Action item A -
Answer these from the John Agresto biography:
(i) For how many years was Agresto president of St. John's College in Santa Fe?
(ii) What position did he take in Iraq in 2003?
(iii) How many books has he edited?
Action item B -
Reproduce the John Agresto biography from "John Agresto has" up to and including "for eleven years.", word for word.
::: Text
John Agresto has taught at the University of Toronto, Kenyon College, Duke University, Wabash College, and the New School University. He was a scholar at the National Humanities Center in North Carolina and later served in senior positions at the National Endowment for the Humanities. He was president of St. John’s College in Santa Fe for eleven years.

In 2003, Agresto went to Iraq as the Senior Advisor for Higher Education and Scientific Research for the Coalition Provisional Authority. Between 2007 and 2010, he occupied roles including academic dean, provost, and chancellor at the American University of Iraq. He has also been the Lilly Senior Research Fellow at Wabash College, scholar-in-residence at Hampden-Sydney College, and fellow at the James Madison Program in American Ideals and Institutions at Princeton University.

Agresto has authored five books and edited three others, including Rediscovering America; Mugged by Reality; The Supreme Court and Constitutional Democracy; The Humanist as Citizen; a cookbook; and a political/religious thriller under a pen name. His essays have appeared in the New York Times, Wall Street Journal, and Washington Post, among others.
::::::
::: Raw data
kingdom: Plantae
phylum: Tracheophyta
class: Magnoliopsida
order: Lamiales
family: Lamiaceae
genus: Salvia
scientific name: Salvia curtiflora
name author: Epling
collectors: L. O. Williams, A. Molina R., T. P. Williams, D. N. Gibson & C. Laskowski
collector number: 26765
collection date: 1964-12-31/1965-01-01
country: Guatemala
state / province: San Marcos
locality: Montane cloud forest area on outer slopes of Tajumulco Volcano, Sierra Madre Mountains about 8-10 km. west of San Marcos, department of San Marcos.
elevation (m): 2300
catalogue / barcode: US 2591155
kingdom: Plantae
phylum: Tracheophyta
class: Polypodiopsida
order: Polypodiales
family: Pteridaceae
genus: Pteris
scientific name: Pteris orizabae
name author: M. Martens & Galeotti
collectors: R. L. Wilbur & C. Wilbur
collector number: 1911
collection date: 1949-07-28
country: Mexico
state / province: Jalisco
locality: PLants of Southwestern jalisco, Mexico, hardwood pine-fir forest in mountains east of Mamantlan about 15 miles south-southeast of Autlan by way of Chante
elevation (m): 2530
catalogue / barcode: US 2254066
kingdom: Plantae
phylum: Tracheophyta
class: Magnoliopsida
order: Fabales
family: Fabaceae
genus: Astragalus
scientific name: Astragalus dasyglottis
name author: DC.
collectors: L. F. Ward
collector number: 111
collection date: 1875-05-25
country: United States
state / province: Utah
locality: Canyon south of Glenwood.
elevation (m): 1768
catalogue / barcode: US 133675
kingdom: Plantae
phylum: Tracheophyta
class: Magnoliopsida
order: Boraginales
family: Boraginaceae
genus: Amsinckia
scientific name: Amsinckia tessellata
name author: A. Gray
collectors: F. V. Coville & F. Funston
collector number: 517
::::::
Your solution A -
(i) Eleven years.
(ii) Senior Advisor for Higher Education and Scientific Research for the Coalition Provisional Authority.
(iii) Three.

Your solution B -
John Agresto has taught at the University of Toronto, Kenyon College, Duke University, Wabash College, and the New School University. He was a scholar at the National Humanities Center in North Carolina and later served in senior positions at the National Endowment for the Humanities. He was president of St. John’s College in Santa Fe for eleven years.